START TEXT PASSAGE

In [1]:
# Load the extension that allows us to compile CUDA code in python notebooks
# Documentation is here: https://nvcc4jupyter.readthedocs.io/en/latest/
!pip install git+https://github.com/andreinechaev/nvcc4jupyter.git
%load_ext nvcc4jupyter

Collecting git+https://github.com/andreinechaev/nvcc4jupyter.git
  Cloning https://github.com/andreinechaev/nvcc4jupyter.git to c:\users\tinyr\appdata\local\temp\pip-req-build-fu_p04o3
  Resolved https://github.com/andreinechaev/nvcc4jupyter.git to commit 28f872a2f99a1b201bcd0db14fdbc5a496b9bfd7
  Installing build dependencies: started
  Installing build dependencies: finished with status 'done'
  Getting requirements to build wheel: started
  Getting requirements to build wheel: finished with status 'done'
  Preparing metadata (pyproject.toml): started
  Preparing metadata (pyproject.toml): finished with status 'done'
Source files will be saved in "C:\Users\tinyr\AppData\Local\Temp\tmpeb22z1tg".


  Running command git clone --filter=blob:none --quiet https://github.com/andreinechaev/nvcc4jupyter.git 'C:\Users\tinyr\AppData\Local\Temp\pip-req-build-fu_p04o3'

[notice] A new release of pip is available: 24.0 -> 24.2
[notice] To update, run: python.exe -m pip install --upgrade pip


In [2]:
%%cuda_group_save -g "source" -n "data_types.h"
/**
 * A collection of commonly used data types throughout this project.
 */
#pragma once

#include <stdint.h> // uint32_t

using element_t = uint32_t;

In [3]:
%%cuda_group_save -g "source" -n "cuda_common.h"
/**
 * Standard macros that can be useful for error checking.
 * https://docs.nvidia.com/cuda/cuda-runtime-api/group__CUDART__ERROR.html
 */
#pragma once

#include <cuda.h>

#define CUDA_CALL(exp)                                       \
    do {                                                     \
        cudaError res = (exp);                               \
        if(res != cudaSuccess) {                             \
            printf("Error at %s:%d\n %s\n",                  \
                __FILE__,__LINE__, cudaGetErrorString(res)); \
           exit(EXIT_FAILURE);                               \
        }                                                    \
    } while(0)

END TEXT PASSAGE
START INPUT DATA

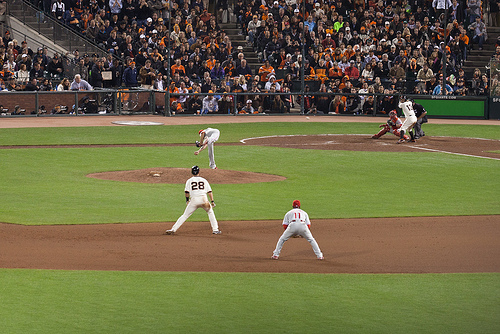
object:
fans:
[137, 57, 160, 90]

END INPUT DATA

#### ABOUT THIS TASK
Continue the CUDA notebook from the point where it stops.

#### REPLY TO THE TASK
#define CHECK_ERROR(msg)                                             \
    do {                                                             \
        cudaError_t err = cudaGetLastError();                        \
        if(cudaSuccess != err) {                                     \
            printf("Error (%s) at %s:%d\n %s\n",                     \
                (msg), __FILE__, __LINE__, cudaGetErrorString(err)); \
            exit(EXIT_FAILURE);                                      \
        }                                                            \
    } while (0)

In [4]:
%%cuda_group_save -g "source" -n "data_generator.h"
/**
 * Functions for generating random input data with a fixed seed
 */
#pragma once

#include <random>  // for std::mt19937, std::uniform_int_distribution
#include <vector>

#include "data_types.h"

namespace csc485b {
namespace a1 {

/**
 * Generates and returns a vector of random uniform data of a given length, n,
 * for any integral type. Input range will be [0, 2n].
 */
template < typename T >
std::vector< T > generate_uniform( std::size_t n )
{
    // for details of random number generation, see:
    // https://en.cppreference.com/w/cpp/numeric/random/uniform_int_distribution
    std::size_t random_seed = 20240916;  // use magic seed
    std::mt19937 rng( random_seed );     // use mersenne twister generator
    std::uniform_int_distribution<> distrib(0, 2 * n);

    std::vector< T > random_data( n ); // init array
    std::generate( std::begin( random_data )
                 , std::end  ( random_data )
                 , [ &rng, &distrib ](){ return static_cast< T >( distrib( rng ) ); });

    return random_data;
}

} // namespace a1
} // namespace csc485b

In [5]:
%%cuda_group_save -g "source" -n "algorithm_choices.h"
#pragma once

#include <vector>

#include "data_types.h"

namespace csc485b {
namespace a1 {
namespace cpu {

int run_cpu_baseline( std::vector< element_t > data, std::vector< element_t > &output, std::size_t switch_at, std::size_t n );

} // namespace cpu


namespace gpu {

int run_gpu_soln( std::vector< element_t > data, std::vector< element_t > &output, std::size_t switch_at, std::size_t n );

} // namespace gpu
} // namespace a1
} // namespace csc485b

In [6]:
%%cuda_group_save -g "source" -n "cpu_baseline.cu"
/**
 * CPU methods that the GPU should outperform.
 */

#include "algorithm_choices.h"

#include <algorithm> // std::sort()
#include <chrono>    // for timing
#include <iostream>  // std::cout, std::endl

namespace csc485b {
namespace a1      {
namespace cpu     {

/**
 * Simple solution that just sorts the whole array with a built-in sort
 * function and then resorts the last portion in the opposing order with
 * a second call to that same built-in sort function.
 */
void opposing_sort( element_t * data, std::size_t invert_at_pos, std::size_t num_elements )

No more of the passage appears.